Bose werde freigestellt, "um die Integrität der Apas bis zur schlussendlichen Aufklärung des Sachverhalts sicherzustellen", hieß es weiter. Bis auf Weiteres übernehme der Chef der Unterabteilung Qualitätskontrolle die Leitung der Behörde. Die organisatorisch ans BAFA angebundene und dem Bundeswirtschaftsministerium unterstellte Behörde führt die Aufsicht über Wirtschaftsprüfer, darunter auch die Branchenriesen PWC, EY, KPMG und Deloitte.

Für Wirecard hatten die Wirtschaftsprüfer von EY bisher die Bilanzen abgesegnet. Im Jahresabschluss 2020 konnte EY aber keinen Nachweis für 1,9 Milliarden Euro finden, die angeblich auf Treuhandkonten liegen sollten. Die Vorlage des Abschlussberichtes wurde wiederholt verschoben. Auch eine Sonderprüfung durch Experten von KPMG, die eigenen Angaben zufolge bei der Arbeit behindert wurden, brachte keine Entlastung. Im Sommer musste Wirecard dann Insolvenz anmelden.

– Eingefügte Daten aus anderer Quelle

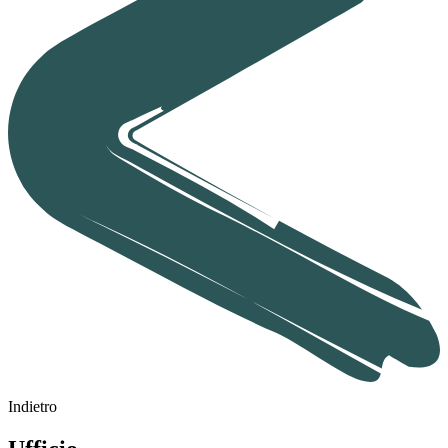
Indietro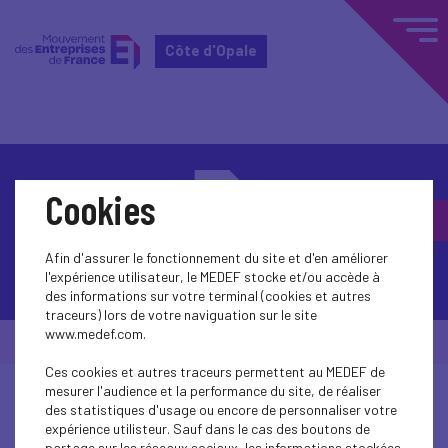
Côte d'Opale
Cookies
Afin d'assurer le fonctionnement du site et d'en améliorer
Contactez-nous
l'expérience utilisateur, le MEDEF stocke et/ou accède à
des informations sur votre terminal (cookies et autres
traceurs) lors de votre naviguation sur le site
www.medef.com.
© Medef Côte d'Opale 2026 -
Mentions légales
Ces cookies et autres traceurs permettent au MEDEF de
mesurer l'audience et la performance du site, de réaliser
des statistiques d'usage ou encore de personnaliser votre
expérience utilisteur. Sauf dans le cas des boutons de
partage sur les réseaux sociaux, les informations stockées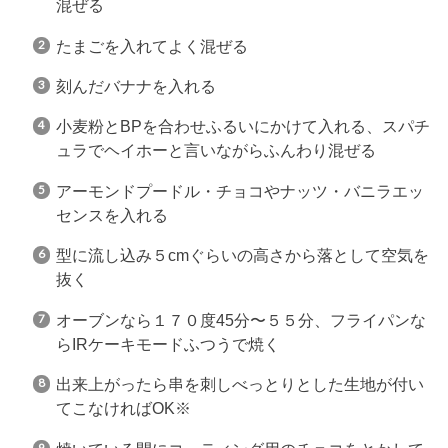
混ぜる
たまごを入れてよく混ぜる
刻んだバナナを入れる
小麦粉とBPを合わせふるいにかけて入れる、スパチ
ュラでヘイホーと言いながらふんわり混ぜる
アーモンドプードル・チョコやナッツ・バニラエッ
センスを入れる
型に流し込み５cmぐらいの高さから落として空気を
抜く
オーブンなら１７０度45分〜５５分、フライパンな
らIRケーキモードふつうで焼く
出来上がったら串を刺しべっとりとした生地が付い
てこなければOK※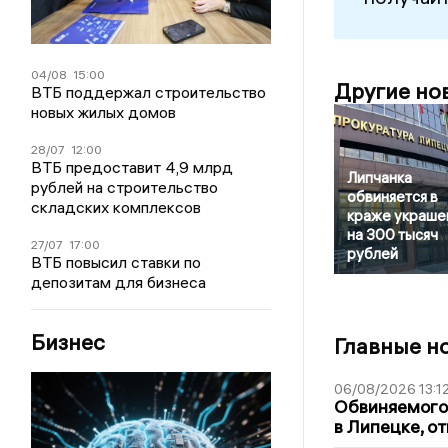
04/08
15:00
Другие но
ВТБ поддержал строительство
новых жилых домов
28/07
12:00
ВТБ предоставит 4,9 млрд
Липчанка
рублей на строительство
обвиняется в
складских комплексов
краже украше
на 300 тысяч
27/07
17:00
рублей
ВТБ повысил ставки по
депозитам для бизнеса
Бизнес
Главные н
06/08/2026 13:1
Обвиняемого 
в Липецке, о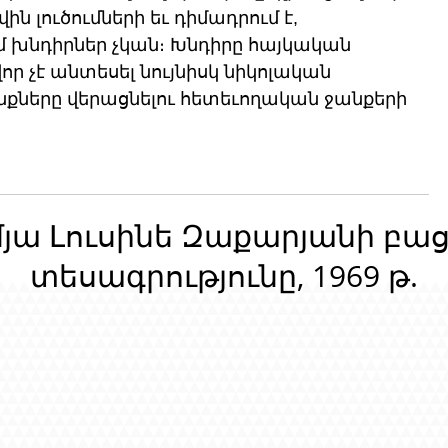
ին լուծումների եւ դիմադրում է, 
խնդիրներ չկան։ Խնդիրը հայկական 
որ չէ անտեսել նույնիսկ նիկոլական 
քները վերացնելու հետեւողական ջանքերի 
մյա Լուսինե Զաքարյանի բա
տեսագրությունը, 1969 թ.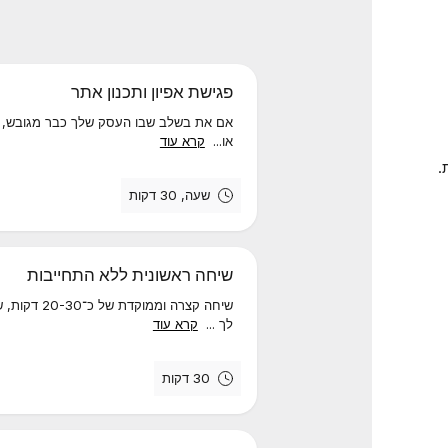
פגישת אפיון ותכנון אתר
אם את בשלב שבו העסק שלך כבר מגובש, אב
או...
קרא עוד
.
שעה, 30 דקות
שיחה ראשונית ללא התחייבות
שיחה קצרה ו
לך ...
קרא עוד
30 דקות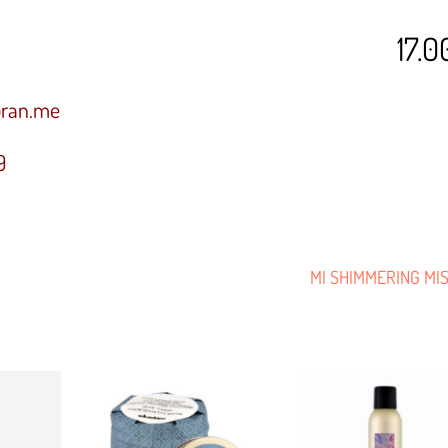
17.
oran.me
9
MI SHIMMERING MI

Die Münchener Staatsanwaltschaft geht davon aus, dass Wirecard seit 2015 Scheingewinne ausgewiesen hat. Neben den Wirtschaftsprüfern sind auch die Aufsichtsbehörden in die Kritik geraten. Die Bundesanstalt für Finanzdienstleistungsaufsicht (Bafin) hat ein Ermittlungsverfahren gegen Journalisten der Financial Times geführt, die maßgeblich zur Aufdeckung des Skandals beigetragen haben, musste dies aber wieder einstellen. Auch die Apas muss sich fragen lassen, ob sie ihren Aufsichtspflichten im Fall Wirecard genügt hat.

Apas-Chef Bose hatte vor dem Wirecard-Untersuchungsausschuss des Bundestags eingeräumt, Aktien des Unternehmens im April gekauft und im Mai wieder verkauft zu haben. Gekauft hat er die Aktien Berichten zufolge an dem Tag, als KPMG sein Sondergutachten vorgestellt hatte, verkauft dann knapp einen Monat später, als das KPMG-Gutachten Thema von Beratungen Boses mit der Bafin gewesen sei. Wirtschaftsminister Peter Altmaier (CDU) hatte sich in der vergangenen Woche "befremdet" über die Aktienkäufe des Behördenchefs gezeigt.

Auch Mitarbeiter der Finanzaufsicht BaFin hatten mit Wirecard-Aktien gehandelt. Nach Angaben der Behörde gibt es dabei aber keine Anzeichen, dass sie einen möglichen Informationsvorsprung zum privaten Vorteil genutzt hätten. Künftig soll BaFin-Beschäftigten der Handel mit Einzelwerten der von der Behörde beaufsichtigten Unternehmen untersagt werden.